Respect the effort here. Technically this guy has everything you could want in a penis, but the way it's organized is terrible. I am torn, honestly, because in the beginning of this adventure I wanted to show the most glorious penances ( penii ?) Of the Greek world. This penis is not glorious, but I can not help but think that this was the intent of the artist forever. Instead of being triumphantly with his business around the world to see, he is hunched, almost hiding it from the bystanders. It is subversive and controversial. I like it. I really like.
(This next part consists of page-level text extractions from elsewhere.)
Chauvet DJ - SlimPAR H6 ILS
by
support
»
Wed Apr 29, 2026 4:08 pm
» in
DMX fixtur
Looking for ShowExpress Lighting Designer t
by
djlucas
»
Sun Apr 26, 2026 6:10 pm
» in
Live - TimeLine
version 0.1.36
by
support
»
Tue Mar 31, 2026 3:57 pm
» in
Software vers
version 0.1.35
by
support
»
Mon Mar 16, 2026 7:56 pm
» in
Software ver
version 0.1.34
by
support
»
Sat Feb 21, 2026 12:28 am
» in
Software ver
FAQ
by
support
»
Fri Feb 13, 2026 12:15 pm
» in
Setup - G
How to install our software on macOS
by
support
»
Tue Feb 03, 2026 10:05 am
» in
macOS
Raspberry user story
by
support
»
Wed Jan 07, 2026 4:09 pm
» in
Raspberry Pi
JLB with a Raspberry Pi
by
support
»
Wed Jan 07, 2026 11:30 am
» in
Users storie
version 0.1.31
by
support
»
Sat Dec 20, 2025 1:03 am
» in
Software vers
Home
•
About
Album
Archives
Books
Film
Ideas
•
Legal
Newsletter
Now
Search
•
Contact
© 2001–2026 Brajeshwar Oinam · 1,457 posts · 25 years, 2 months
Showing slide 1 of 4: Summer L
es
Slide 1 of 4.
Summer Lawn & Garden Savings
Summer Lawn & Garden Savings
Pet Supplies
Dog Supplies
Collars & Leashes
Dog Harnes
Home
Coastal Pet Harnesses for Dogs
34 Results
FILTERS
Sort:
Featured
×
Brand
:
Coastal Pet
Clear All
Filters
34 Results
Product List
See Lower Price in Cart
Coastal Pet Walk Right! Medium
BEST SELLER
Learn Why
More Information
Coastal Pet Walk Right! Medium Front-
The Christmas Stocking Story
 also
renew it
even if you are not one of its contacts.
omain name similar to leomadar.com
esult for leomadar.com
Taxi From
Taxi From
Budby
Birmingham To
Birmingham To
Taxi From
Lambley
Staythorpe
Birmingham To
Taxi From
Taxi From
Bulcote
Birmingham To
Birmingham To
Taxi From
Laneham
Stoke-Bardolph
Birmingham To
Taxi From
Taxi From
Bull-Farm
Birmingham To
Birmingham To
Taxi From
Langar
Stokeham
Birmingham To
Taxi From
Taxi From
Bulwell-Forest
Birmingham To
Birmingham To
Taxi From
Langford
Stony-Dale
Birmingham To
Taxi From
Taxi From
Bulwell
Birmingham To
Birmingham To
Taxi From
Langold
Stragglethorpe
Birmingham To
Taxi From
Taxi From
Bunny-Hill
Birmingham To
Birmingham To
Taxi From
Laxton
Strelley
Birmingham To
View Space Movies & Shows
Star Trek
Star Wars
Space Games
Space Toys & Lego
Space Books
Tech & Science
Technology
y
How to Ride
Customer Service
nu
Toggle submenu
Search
For the beard of Zeus, would you look at that thing? The size does not normally count, but in this case this penis is so big that it deserves extra points. What sets this cock apart from others is its functionality: this is the only penis in the Mediterranean that I can hold onto. And, even better, you can find it within the first five minutes from the start of the game. Although the statue is crudely carved into the stone, there is still an impressive level of detail. I mean, look at how the foreskin is shaped. At the end of the day, this dong lies head and shoulders above the rest. It's huge, well done, and the fact that you can dangle from it as a sort of adult-only turntable, Cirque du Soleil makes it one of the most impressive pieces of trash in the Greek world.
I give this penis to our Editor's Choice Award and I think it's obvious why. Although it is not as big as other penises on this list, the art here is exquisite. For example, this is the only naked statue-man I've found that has been painted correctly, which gives it a very realistic look. I also respect that the artist has even colored pubic hair, even if the actual sculpture is not the most detailed. Sometimes less is more. What really matters, however, is the immaculate form of the testicles along with the subtle definition of the tree. The best thing I can say about this is that, yes, it definitely looks like a penis.